* **PROBLEM TO WORK ON**: Copy out exactly the stretch of the listing below that begins at the line containing "The following assumptions" and ends at the line containing "The prediction does", and copy nothing outside it.

* **DATA FOR THE TASK**:

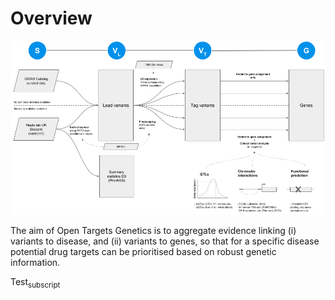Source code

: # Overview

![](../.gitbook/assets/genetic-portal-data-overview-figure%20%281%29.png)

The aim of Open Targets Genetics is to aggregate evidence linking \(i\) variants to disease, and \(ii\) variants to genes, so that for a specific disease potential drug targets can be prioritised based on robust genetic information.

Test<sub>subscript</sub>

--

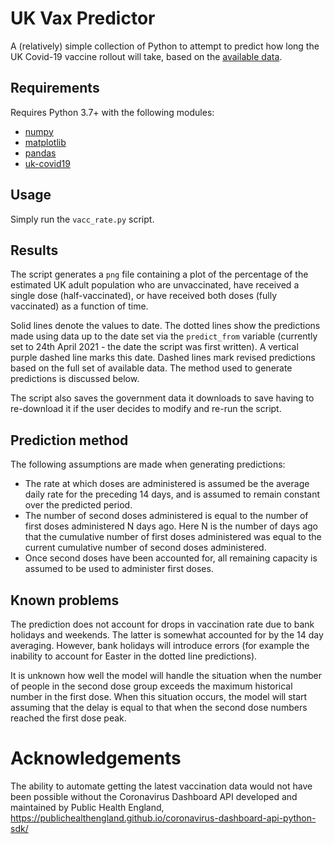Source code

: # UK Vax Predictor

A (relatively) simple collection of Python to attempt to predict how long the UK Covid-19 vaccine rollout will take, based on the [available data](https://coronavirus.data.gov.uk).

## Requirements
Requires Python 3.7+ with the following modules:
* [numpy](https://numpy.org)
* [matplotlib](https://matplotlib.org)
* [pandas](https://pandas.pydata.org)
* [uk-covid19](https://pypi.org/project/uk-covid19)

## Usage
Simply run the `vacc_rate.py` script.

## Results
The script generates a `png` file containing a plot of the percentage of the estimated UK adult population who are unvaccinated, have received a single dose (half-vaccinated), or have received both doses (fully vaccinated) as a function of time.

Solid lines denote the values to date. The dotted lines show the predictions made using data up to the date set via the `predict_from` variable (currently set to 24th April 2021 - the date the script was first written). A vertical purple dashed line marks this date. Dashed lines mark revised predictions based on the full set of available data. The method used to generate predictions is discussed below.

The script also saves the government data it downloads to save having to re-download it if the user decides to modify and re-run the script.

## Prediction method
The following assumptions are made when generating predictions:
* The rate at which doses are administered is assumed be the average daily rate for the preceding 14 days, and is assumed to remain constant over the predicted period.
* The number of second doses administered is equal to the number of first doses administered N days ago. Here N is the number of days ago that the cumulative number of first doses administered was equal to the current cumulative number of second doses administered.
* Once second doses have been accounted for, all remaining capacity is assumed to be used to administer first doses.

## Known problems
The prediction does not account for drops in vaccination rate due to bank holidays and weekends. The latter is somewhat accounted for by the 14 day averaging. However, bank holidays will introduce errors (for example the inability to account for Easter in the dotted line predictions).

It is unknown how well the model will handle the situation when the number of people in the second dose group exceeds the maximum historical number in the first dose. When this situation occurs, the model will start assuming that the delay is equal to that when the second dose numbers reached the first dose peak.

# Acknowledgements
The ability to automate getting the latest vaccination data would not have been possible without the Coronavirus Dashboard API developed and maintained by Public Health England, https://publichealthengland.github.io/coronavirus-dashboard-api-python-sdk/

* **ANSWER SECTION**:
The following assumptions are made when generating predictions:
* The rate at which doses are administered is assumed be the average daily rate for the preceding 14 days, and is assumed to remain constant over the predicted period.
* The number of second doses administered is equal to the number of first doses administered N days ago. Here N is the number of days ago that the cumulative number of first doses administered was equal to the current cumulative number of second doses administered.
* Once second doses have been accounted for, all remaining capacity is assumed to be used to administer first doses.

## Known problems
The prediction does not account for drops in vaccination rate due to bank holidays and weekends. The latter is somewhat accounted for by the 14 day averaging. However, bank holidays will introduce errors (for example the inability to account for Easter in the dotted line predictions).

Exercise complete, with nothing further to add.